Forming a Business Together? Sign a Prenup

A prenuptial agreement (prenup) is a contract made between two people before marrying that establishes rights to property and support in the event of divorce or death. Hollywood actor Tom Cruise, who infamously jumped on Oprah Winfrey’s couch in delirious joy while describing his love for his soon-to-be third wife Katie Holmes, signed a prenuptial agreement with the blushing bride before their marriage in 2006. Katie was to receive $3 million dollars for every year of marriage. One week past their five year anniversary, Katie filed for divorce and amicably walked away with $15 million. Meanwhile Tom Cruise’s second wife Nicole Kidman married country singer Keith Urban in the same year 2006. The Hollywood actress who is reportedly worth $250 million put in a clause in the prenup to protect herself from Urban’s apparent struggles with drug and alcohol. In the event of divorce, Urban would earn $600,000 for every year of marriage but only if he kept his drug addiction under control. According to Rolling Stone magazine, Urban checked himself into a rehabilitation centre months after their wedding and has remained sober since.

In 2017 when the Kenyan Companies Registry went digital and provided online registration for companies, a few lawyers were up in arms, chomping at the bit and frothing at the mouth in a rabid frenzy. The reason for their angst: ordinary wananchi could now register their own companies following clearly articulated steps. The simplified process gave access to anyone who had the patience to navigate an online system a way to submit documentation without the need to read the almost  3 kilogram tome that is the Kenyan Companies Act. Yet the need for a lawyer has never diminished in company related matters, as the formation of a company between two individuals still requires a prenuptial arrangement.
━━━━━━━━
Work task 1.
Echo the article on prenups and company formation word for word, starting with "In 2017 when" and going on through "a prenuptial arrangement.".
Work task 2.
Decide whether each statement below agrees with the article on prenups and company formation. Answer yes or no for each, and quote the words of the article that settle it.
(a) Katie Holmes left her marriage to Tom Cruise with $15 million.
(b) The Kenyan Companies Registry began offering online registration in 2019.
(c) The article says that online registration removed the need for a lawyer in company matters.
Work task 3.
Continue the article on prenups and company formation, starting after its final sentence.

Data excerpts
━━━━━━━━
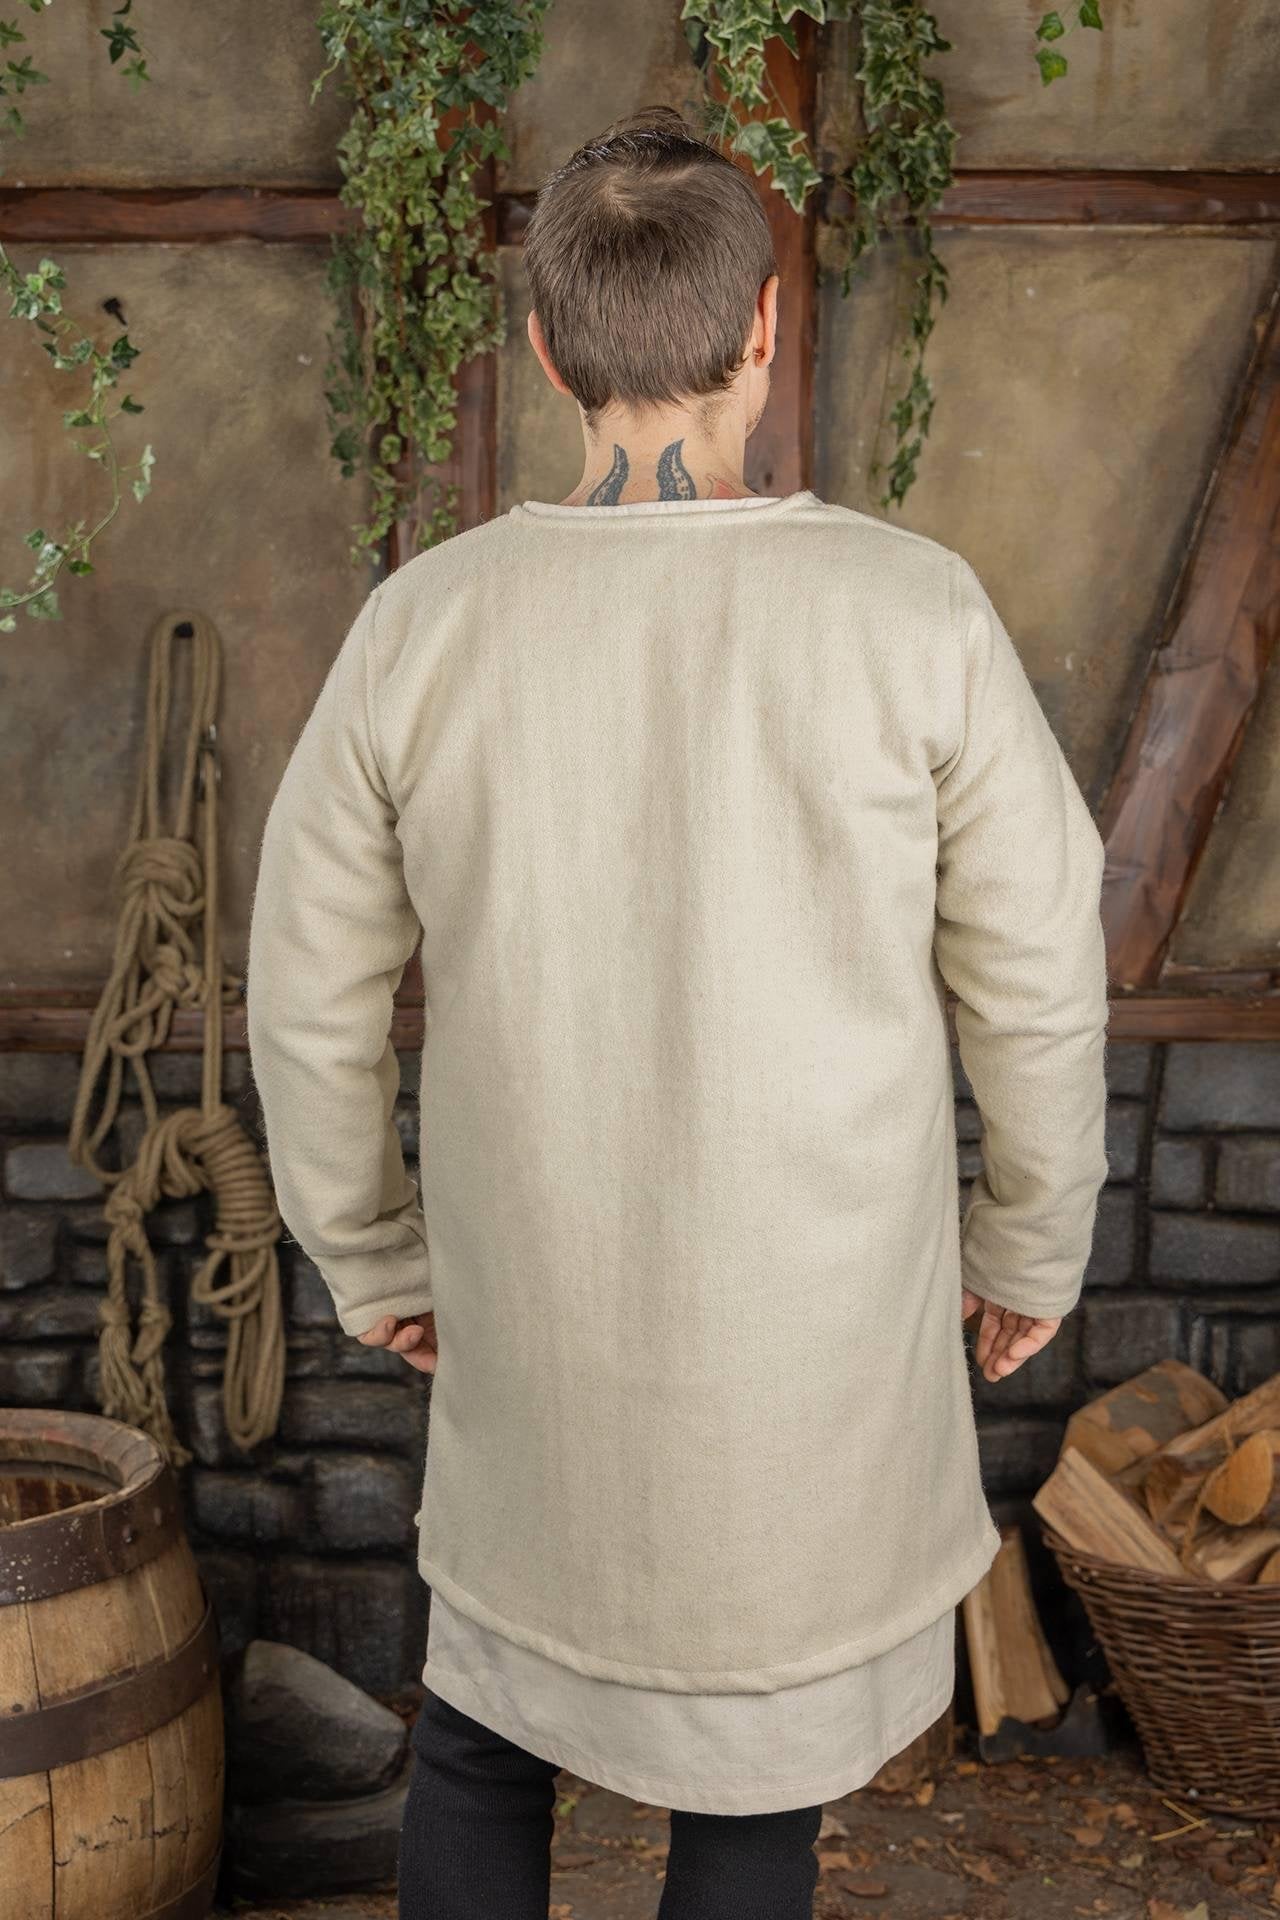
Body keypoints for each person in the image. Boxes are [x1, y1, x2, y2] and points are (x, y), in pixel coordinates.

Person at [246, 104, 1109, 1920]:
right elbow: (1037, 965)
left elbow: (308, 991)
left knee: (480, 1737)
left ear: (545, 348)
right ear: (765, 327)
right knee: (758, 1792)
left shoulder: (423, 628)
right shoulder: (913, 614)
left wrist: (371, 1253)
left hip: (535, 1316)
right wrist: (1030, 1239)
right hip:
━━━━━━━━
Written answer 1.
In 2017 when the Kenyan Companies Registry went digital and provided online registration for companies, a few lawyers were up in arms, chomping at the bit and frothing at the mouth in a rabid frenzy. The reason for their angst: ordinary wananchi could now register their own companies following clearly articulated steps. The simplified process gave access to anyone who had the patience to navigate an online system a way to submit documentation without the need to read the almost  3 kilogram tome that is the Kenyan Companies Act. Yet the need for a lawyer has never diminished in company related matters, as the formation of a company between two individuals still requires a prenuptial arrangement.

Written answer 2.
(a) Yes: "Katie filed for divorce and amicably walked away with $15 million."
(b) No: "In 2017 when the Kenyan Companies Registry went digital and provided online registration for companies"
(c) No: "Yet the need for a lawyer has never diminished in company related matters"

Written answer 3.
Just like the onset of any marriage, individuals who come together to do business are crazy in love with the idea of joining forces to start off a commercial venture that is anticipated to succeed.  The idea of creating mad profits together is the tantalizing outcome of the business consummation, just like children are the natural outcome of a marriage consummation. It is all peaches and cream between business (and marriage) partners, until it is not. A shareholder’s agreement is the business equivalent of a prenup. A marriage prenup is a post mortem arrangement, envisaging that the marriage will come to an end and providing clarity on how that institution will be buried in dignity with all parties walking away from the cemetery happy. The shareholder’s agreement on the other hand governs how parties will engage during the lifetime of the business. It can cover voting requirements for major decisions like borrowing, dividend distribution or big capital expenditure spend or even how board seats will be allocated according to shareholding. The shareholder’s agreement envisages that the business will remain a going concern and that if one party wishes to realize the value that the company has created by selling their shares, a methodology for selling all or part of that value is defined without killing the goose laying the golden egg as it were.

Clauses such as “first right of refusal” can be put in the shareholder’s agreement so that the original shareholders get a bite of the cherry first and protect them from being forced into a business marriage with a partner not of their choosing. Defining how such an exit will occur is absolutely critical because the last thing shareholders want is to destroy a business that has a wide number of stakeholders such as employees, customers and suppliers all in the name of separation. A key issue that always emerges at the point of voluntary separation is how to value the shareholding. The shareholder’s agreement should therefore provide a mechanism for what methodologies of valuation will be used thus ensuring that there is fairness to all sides. This is better done at the honeymoon stage of the business marriage rather than at the “nil-by-mouth sleeping in separate bedrooms” stage.

Furthermore, the agreement should envisage what would happen in the event the majority shareholder wishes to exit after being wooed by an attractive investor who is really not feeling the vibe of the minority shareholder. “Drag along”” clauses are a useful way of protecting the majority shareholder from a petulant minority shareholder while “tag along” clauses protect the minority shareholder from being left at the mitumba pricing lights. For more details on this, dial star “next Monday on the Nitpicker” hash.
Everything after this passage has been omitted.